Movie Review: The Platform

Movie Review: The Platform

19th December 2020 Off By Ewan Gleadow

Copyright: Netflix

Survival of the fittest is an interesting cycle. Only the strongest will survive, but who declares someone to be the strongest? The Platform takes this concept and applies it to great effect, pitting a relative number of petty criminals and volunteers looking to spend a year inside, in the hopes of receiving enlightenment, freedom, or forgiveness. A strong concept, the story devolves rather rapidly into underwhelming portrayals of political ideas that are far too obvious to work as anything poignant or engaging. Such wavering mediocrity should be expected from Netflix, but how frustrated it must feel to get inches away from acceptable levels of filmmaking, only to fall at the final hurdle. 

Galder Gaztelu-Urrutia offers some solid and consistent direction, the expected tints of red light to showcase the climactic end are predictable, but contrast well with the bright lights of the high life.
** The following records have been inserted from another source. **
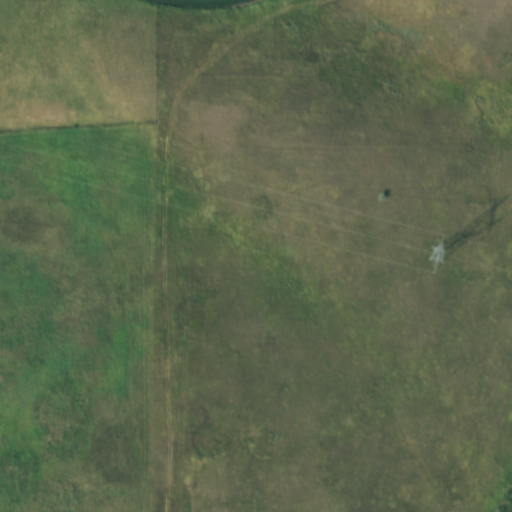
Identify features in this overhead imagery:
power tower: (446, 254)
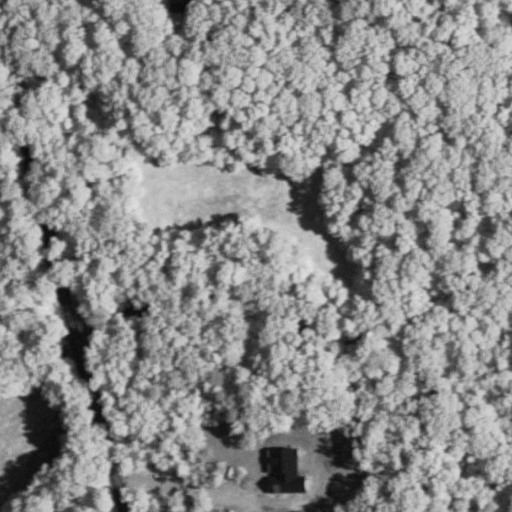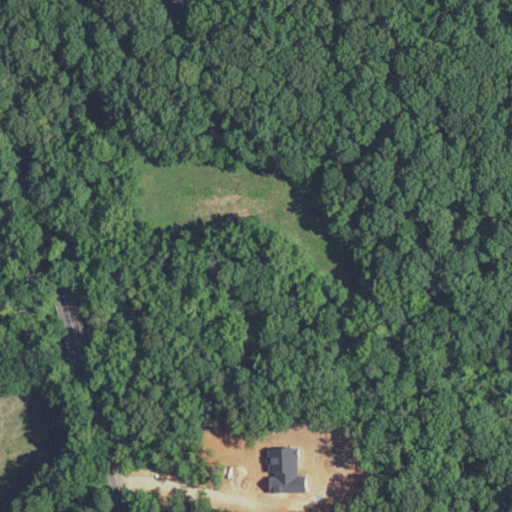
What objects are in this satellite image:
building: (182, 7)
road: (55, 257)
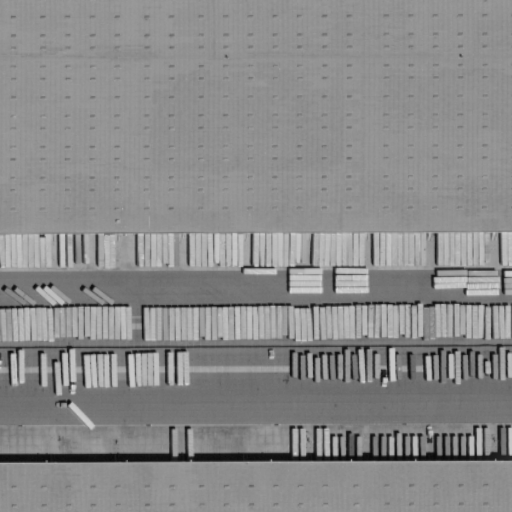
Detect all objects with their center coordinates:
building: (255, 115)
building: (255, 116)
road: (256, 301)
road: (256, 398)
building: (256, 486)
building: (257, 486)
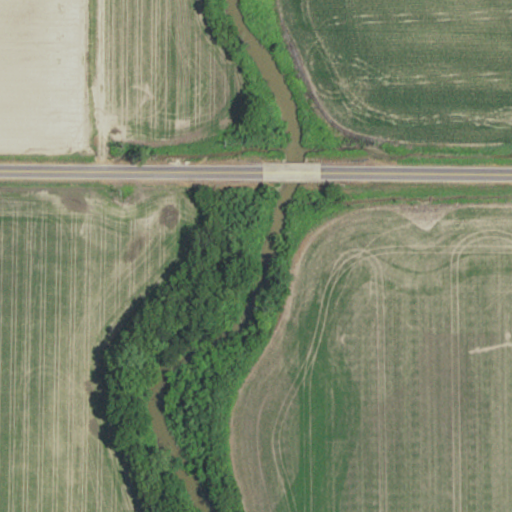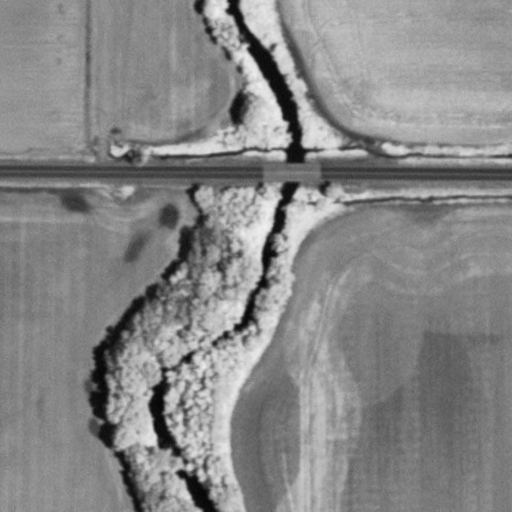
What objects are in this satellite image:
road: (255, 173)
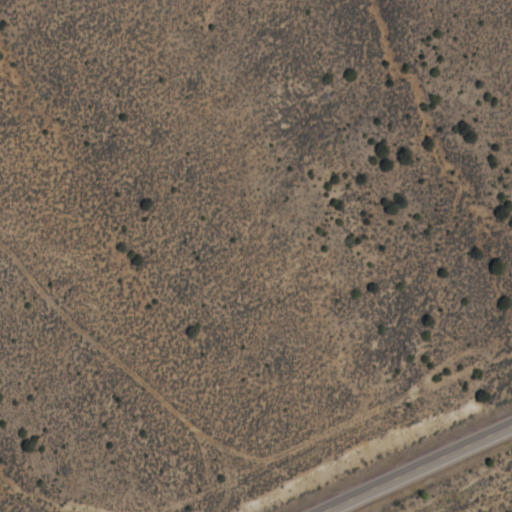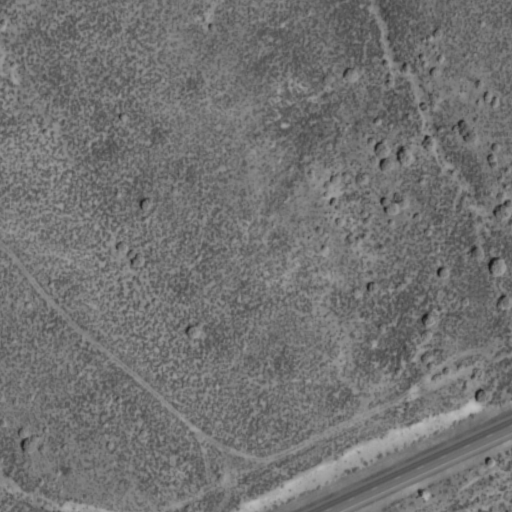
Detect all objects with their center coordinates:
road: (414, 467)
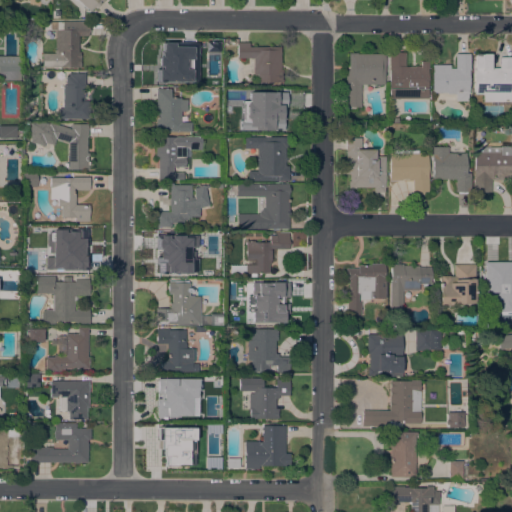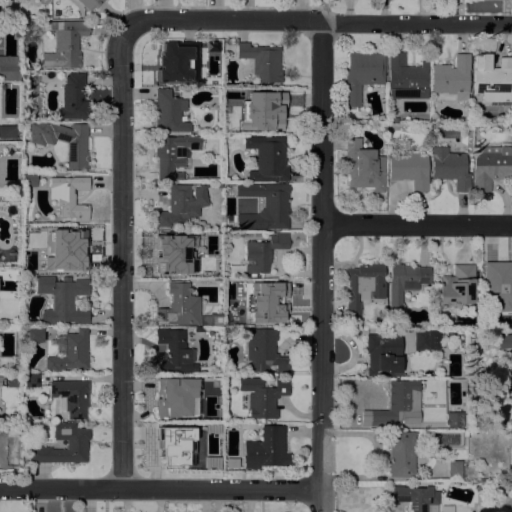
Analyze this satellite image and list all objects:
building: (87, 3)
building: (89, 3)
road: (316, 18)
building: (25, 25)
building: (64, 43)
building: (64, 44)
building: (178, 60)
building: (262, 60)
building: (179, 61)
building: (260, 61)
building: (9, 67)
building: (9, 67)
building: (360, 74)
building: (361, 75)
building: (404, 77)
building: (451, 77)
building: (452, 77)
building: (406, 78)
building: (490, 78)
building: (190, 79)
building: (492, 79)
building: (72, 96)
building: (73, 98)
building: (262, 111)
building: (168, 112)
building: (265, 112)
building: (394, 112)
building: (169, 113)
building: (380, 126)
building: (6, 130)
building: (7, 132)
building: (62, 140)
building: (64, 141)
building: (171, 154)
building: (173, 154)
building: (266, 158)
building: (267, 158)
building: (488, 165)
building: (362, 166)
building: (490, 166)
building: (363, 167)
building: (409, 167)
building: (448, 167)
building: (408, 168)
building: (450, 168)
building: (29, 179)
building: (67, 196)
building: (68, 196)
building: (181, 203)
building: (180, 205)
building: (263, 205)
building: (263, 206)
road: (416, 224)
building: (66, 249)
building: (77, 250)
building: (177, 250)
building: (178, 250)
building: (5, 252)
building: (261, 252)
building: (260, 254)
road: (120, 259)
road: (320, 265)
building: (403, 281)
building: (405, 281)
building: (499, 284)
building: (361, 285)
building: (363, 285)
building: (456, 285)
building: (498, 285)
building: (457, 286)
building: (61, 298)
building: (62, 298)
building: (265, 301)
building: (265, 302)
building: (184, 309)
building: (198, 329)
building: (32, 334)
building: (34, 335)
building: (425, 339)
building: (426, 339)
building: (505, 339)
building: (503, 340)
building: (470, 342)
building: (477, 342)
building: (174, 350)
building: (175, 351)
building: (263, 351)
building: (70, 352)
building: (264, 352)
building: (71, 353)
building: (382, 354)
building: (383, 354)
building: (216, 368)
building: (30, 379)
building: (1, 380)
building: (32, 381)
building: (70, 396)
building: (261, 396)
building: (263, 396)
building: (71, 397)
building: (172, 397)
building: (174, 397)
building: (396, 402)
building: (397, 402)
building: (453, 419)
building: (454, 419)
building: (63, 445)
building: (63, 445)
building: (176, 445)
building: (265, 448)
building: (266, 448)
building: (178, 450)
building: (400, 453)
building: (401, 454)
building: (232, 463)
building: (453, 469)
building: (454, 470)
road: (158, 489)
building: (414, 497)
building: (415, 497)
building: (447, 508)
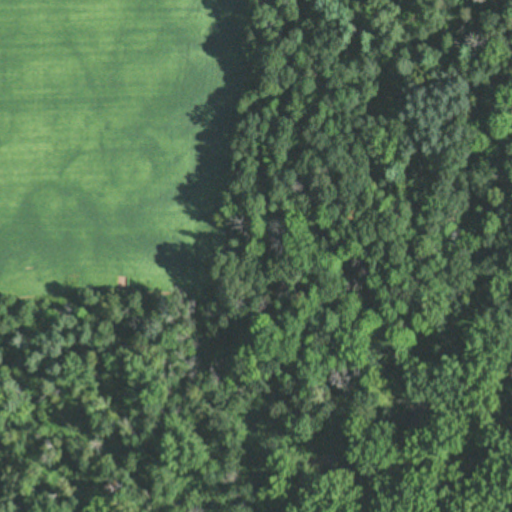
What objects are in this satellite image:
crop: (138, 146)
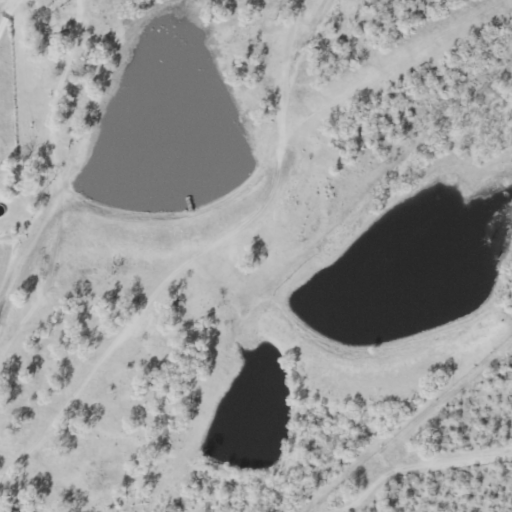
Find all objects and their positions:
road: (11, 21)
road: (195, 256)
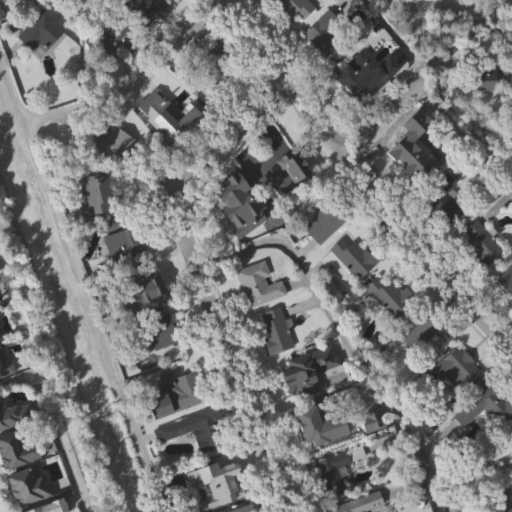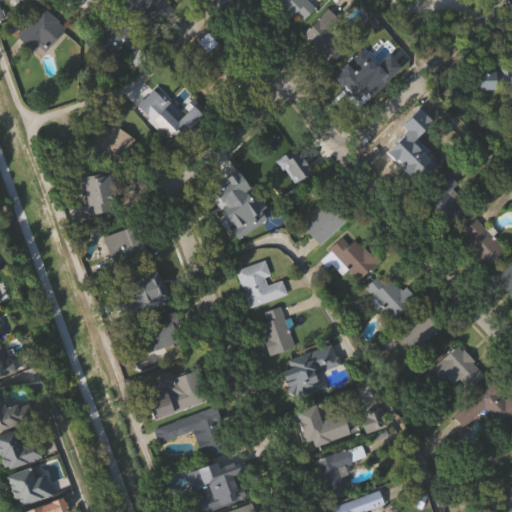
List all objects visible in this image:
building: (23, 0)
building: (393, 1)
building: (258, 5)
building: (293, 7)
building: (143, 9)
building: (22, 17)
building: (38, 31)
building: (291, 31)
building: (148, 37)
building: (323, 40)
building: (1, 45)
building: (110, 47)
building: (43, 62)
building: (327, 68)
building: (115, 72)
building: (364, 75)
road: (418, 77)
building: (496, 77)
building: (213, 79)
road: (132, 81)
building: (226, 81)
road: (8, 85)
building: (366, 106)
building: (495, 110)
building: (168, 122)
road: (464, 129)
building: (110, 140)
building: (405, 141)
building: (170, 144)
building: (297, 170)
building: (113, 173)
road: (360, 178)
building: (407, 178)
building: (94, 194)
building: (295, 196)
building: (440, 198)
building: (239, 202)
building: (320, 219)
building: (96, 227)
building: (445, 232)
building: (240, 236)
building: (325, 255)
building: (485, 271)
road: (188, 272)
building: (482, 275)
building: (126, 276)
building: (126, 278)
building: (356, 288)
building: (351, 289)
building: (507, 308)
building: (506, 311)
building: (260, 316)
building: (260, 316)
building: (145, 320)
building: (147, 322)
building: (389, 325)
building: (1, 326)
building: (391, 327)
park: (68, 335)
road: (63, 341)
road: (344, 346)
building: (417, 360)
building: (156, 362)
building: (163, 362)
building: (419, 362)
building: (276, 363)
building: (276, 363)
building: (6, 364)
building: (1, 366)
building: (7, 396)
building: (459, 399)
building: (460, 399)
building: (309, 402)
building: (301, 408)
building: (13, 415)
building: (180, 423)
building: (178, 426)
road: (54, 429)
building: (486, 437)
building: (487, 438)
building: (14, 446)
building: (14, 451)
building: (374, 451)
building: (321, 455)
building: (321, 456)
building: (197, 459)
building: (197, 461)
building: (17, 481)
building: (24, 487)
building: (343, 493)
building: (511, 498)
building: (222, 503)
building: (216, 504)
building: (47, 506)
building: (26, 507)
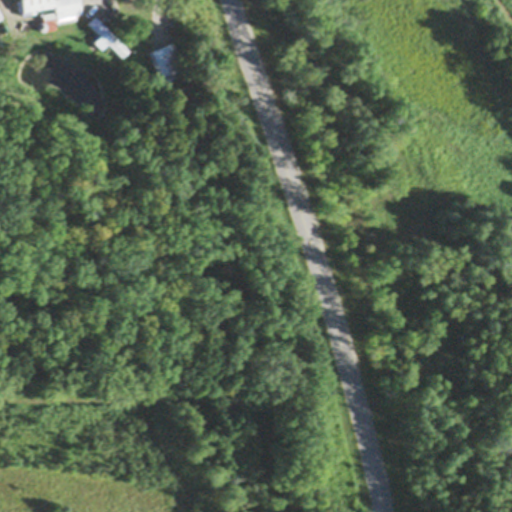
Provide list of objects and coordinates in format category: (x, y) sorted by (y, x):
building: (47, 6)
building: (51, 8)
building: (0, 19)
building: (103, 39)
building: (107, 40)
building: (168, 63)
building: (175, 71)
road: (314, 253)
His main theme works to a definite degree. Characters who have adapted differently to the survival of the fittest nature, The Platform is a fairly obvious criticism of the trickle-down effect of economics. Rightfully criticised, Gaztelu-Urrutia has his heart in the right place but can’t follow through with anything of note.  

Some of the subplots are rather erratic and all over the place. It’s hard to care for characters we’re introduced to only minutes before, and our leading lad isn’t quite up to the challenge of carrying the burdens of the film’s message. There’s plenty of metaphorical content appearing throughout The Platform, but none of it is fresh pastures, it’s all something we’ve heard and seen in other concepts. Every action or bit of dialogue feels like build-up to a generic blowout that sees Goreng (Ivan Massagué) paired with someone else, to showcase an array of different ideals. Each offers their underwhelming thoughts, peppered with holes of logical reasoning, but The Platform pigeonholes itself into fixing the issues it has invented, rather than the glaringly obvious, universal issues it highlights and ignores.  

Not as much on the nose as it is blatantly obvious, The Platform has a faux concern for those at the bottom of society, and as it lowers itself from the high life to the depths of depravity, the message grows thinner. Its obvious connotations of classism can be grasped almost immediately, and that’s the goal for this film. Not to infer or discuss, but to showcase. It does so, but this mere example is begging for further analysis. When your audience has already experienced such similar plots, maybe there’s no point in explaining it to them. The rigmarole was paved long before with literature and finer arts, all The Platform does is stand next to it and act like part of the crowd.